Extended Thinking / Introspection
Flow supports extended thinking for models that offer it:
- Anthropic Claude — Extended thinking with configurable budget tokens.
- OpenAI o-series — Reasoning effort levels (
low,medium,high). - Google Gemini — Gemini thinking mode.
response = client.chat.completions.create(
model="claude-3-5-sonnet",
messages=[{"role": "user", "content": "Solve this step by step."}],
extra_body={
"thinking": {
"type": "enabled",
"budget_tokens": 10000
}
}
)Multimodal Support
Flow supports multimodal messages across providers.
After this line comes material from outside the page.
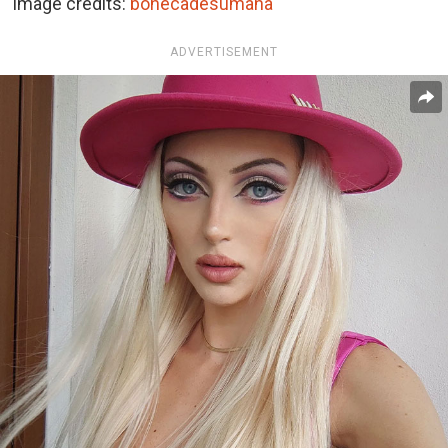
Image credits:
bonecadesumana
ADVERTISEMENT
Send images and documents alongside text:
response = client.chat.completions.create(
model="gpt-4o",
messages=[{
"role": "user",
"content": [
{"type": "text", "text": "What's in this image?"},
{"type": "image_url", "image_url": {"url": "https://example.com/photo.jpg"}}
]
}]
)Document attachments (PDF, etc.) are also supported via document_url content parts.
Cost Tracking
Every request is logged with token usage and cost, broken down by provider. This data is available in the DataHippo dashboard for monitoring spend across models, projects, and time periods.
Observability
All gateway requests are recorded with:
- Request and response payloads
- Token counts (input, output, total)
- Latency (end-to-end and provider time)
- Provider and model used
- Cache hit/miss status
- Prompt version and rollout variant (if applicable)
- Error details (if any)
This data integrates with DataHippo Watch for end-to-end tracing — a single trace can show the API request, the LLM call it triggered, and the cost of each step.